Worldbuilding: leave room for later

Leave yourself room for later. If there’s anything I’ve learned from doing lots of worldbuilding—for my own linear fiction and for the collaborative fiction of RPGs—it’s that trying to fill every last nook and cranny of a setting is a daunting task. And actually filling up everything is choking, stifling. Don’t fill up everything. It leaves no room for the future, and it leaves no room for anyone else.

I wrote about this in passing in my World Seeds’ back matter (see also Whimsy’s Throne). I want those to be more than just a kernel of an idea, so each also has a section that outlines a quick how-to for using the Seeds themselves, and offers training wheels for storytellers still growing into their own skill.

My words in my World Seed project, from the Example Answers section and the Turning Answers Into Prep Elements section:

“Write your answers down, and be sloppy about it. Leave some details undecided, leave problems unresolved. A painting begins with a rough sketch, and these answers are just a skeleton to build on later. You can flesh out the details further after you’ve put some words down in front of you (or imagined them in your head, or however your brain works).

Your first answers may disagree with later ones. Just keep going. When you’ve finished answering questions, use the answers you like more. If you like both, edit and combine them—or make one a false rumor and the other the truth! Build on your players’ contributions, and twist them sometimes. Ditch anything you don’t like.

…The goal is to prepare whatever you need to comfortably run game, without railroading your game or preparing material of no use to you. This sweet spot can be elusive.”

Maybe this is different for you, but when I’m creating a world it helps a lot if there’s something that already exists so I don’t feel like I’m constructing it de novo.

Just as importantly, I need to feel like there’s something unfinished, somewhere ill-defined that I can dig into and fill with my own ideas.
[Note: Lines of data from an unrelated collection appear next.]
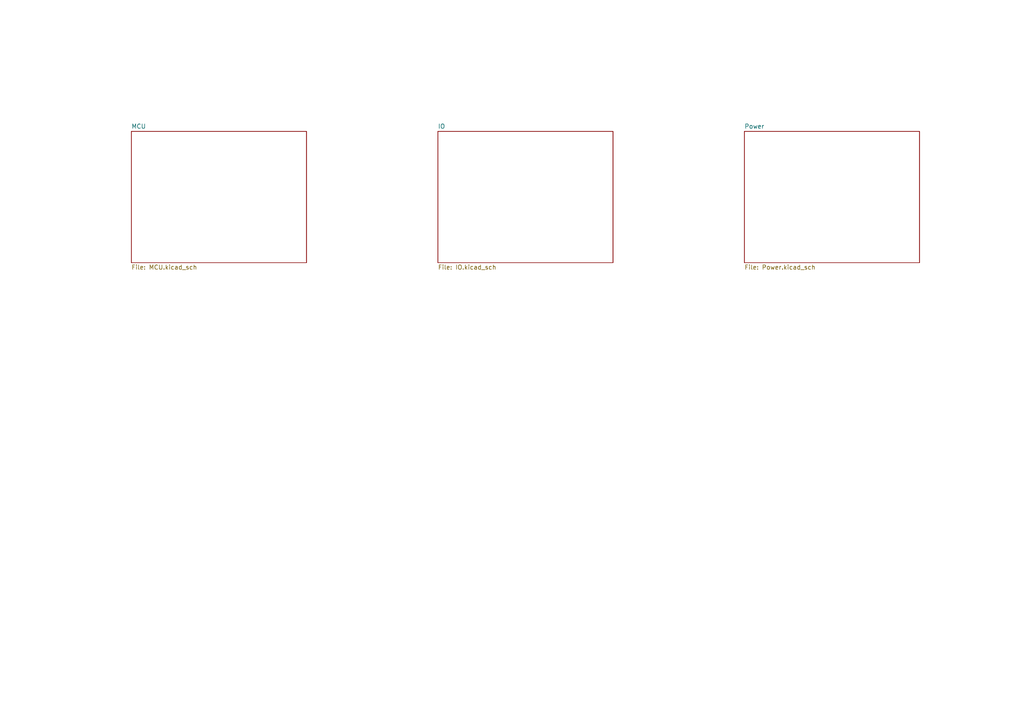
<source format=kicad_sch>
(kicad_sch (version 20230121) (generator eeschema)

  (uuid dd23fd01-1099-4ece-b6be-7ad6c725e7c9)

  (paper "A4")

  (title_block
    (title "Contents")
    (date "2021-02-13")
    (rev "A0.2")
  )

  


  (sheet (at 38.1 38.1) (size 50.8 38.1) (fields_autoplaced)
    (stroke (width 0) (type solid))
    (fill (color 0 0 0 0.0000))
    (uuid 00000000-0000-0000-0000-0000600c1001)
    (property "Sheetname" "MCU" (at 38.1 37.3884 0)
      (effects (font (size 1.27 1.27)) (justify left bottom))
    )
    (property "Sheetfile" "MCU.kicad_sch" (at 38.1 76.7846 0)
      (effects (font (size 1.27 1.27)) (justify left top))
    )
    (instances
      (project "MintAlpha2"
        (path "/dd23fd01-1099-4ece-b6be-7ad6c725e7c9" (page "2"))
      )
    )
  )

  (sheet (at 127 38.1) (size 50.8 38.1) (fields_autoplaced)
    (stroke (width 0) (type solid))
    (fill (color 0 0 0 0.0000))
    (uuid 00000000-0000-0000-0000-00006016e67b)
    (property "Sheetname" "IO" (at 127 37.3884 0)
      (effects (font (size 1.27 1.27)) (justify left bottom))
    )
    (property "Sheetfile" "IO.kicad_sch" (at 127 76.7846 0)
      (effects (font (size 1.27 1.27)) (justify left top))
    )
    (instances
      (project "MintAlpha2"
        (path "/dd23fd01-1099-4ece-b6be-7ad6c725e7c9" (page "3"))
      )
    )
  )

  (sheet (at 215.9 38.1) (size 50.8 38.1) (fields_autoplaced)
    (stroke (width 0) (type solid))
    (fill (color 0 0 0 0.0000))
    (uuid 00000000-0000-0000-0000-000060299e8c)
    (property "Sheetname" "Power" (at 215.9 37.3884 0)
      (effects (font (size 1.27 1.27)) (justify left bottom))
    )
    (property "Sheetfile" "Power.kicad_sch" (at 215.9 76.7846 0)
      (effects (font (size 1.27 1.27)) (justify left top))
    )
    (instances
      (project "MintAlpha2"
        (path "/dd23fd01-1099-4ece-b6be-7ad6c725e7c9" (page "4"))
      )
    )
  )

  (sheet_instances
    (path "/" (page "1"))
  )
)

</source>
If fiction already exists to cover the space I want to explore and change, I have to overcome inertia and declare what changes I’m making in order to keep others onboard (this ties into Circles of Belief). That’s extra work that I could have avoided if I’d left open space.

Open space is an invitation. If I make sure to leave space around the edges of any given new detail, if I don’t fill all of the space with fiction, my collaborators can come forward with their own details and contribute to the whole. I think it’s just as true of linear fiction as it is with collaborative fiction.

This collaboration happens differently in various kinds of media. The reader of a novel imagines their own vision of the world, filling in little gaps that the writer left (intentionally or not). Viewers of horror movies will know what I mean when I say that the monster you don’t see, or only barely see, is far scarier than the monster you do see. That is its own form of contribution to the fiction—whatever nascent idea you had as a viewer came from you. You help scare yourself.

When it comes to roleplaying games, the collaborative fiction I mention above, that invitation is key to building the interplay of cooperative fiction making. A storyteller needn’t surrender all the details. You’re bringing your share to the table, after all. But leaving some of the details unsettled and open, or ill-defined and messy and waiting further clarification, gives room for other people to offer their ideas—which can be adopted in whatever form the gaming group sees fit.

That’s why, when I’m making settings for other people to play with, I always try to hit that sweet spot: not too much detail, not too little, with lots of space all around for other people to fill in as they like. If they don’t fill it in, I doodle a little more when I feel like it, and leave some room for later.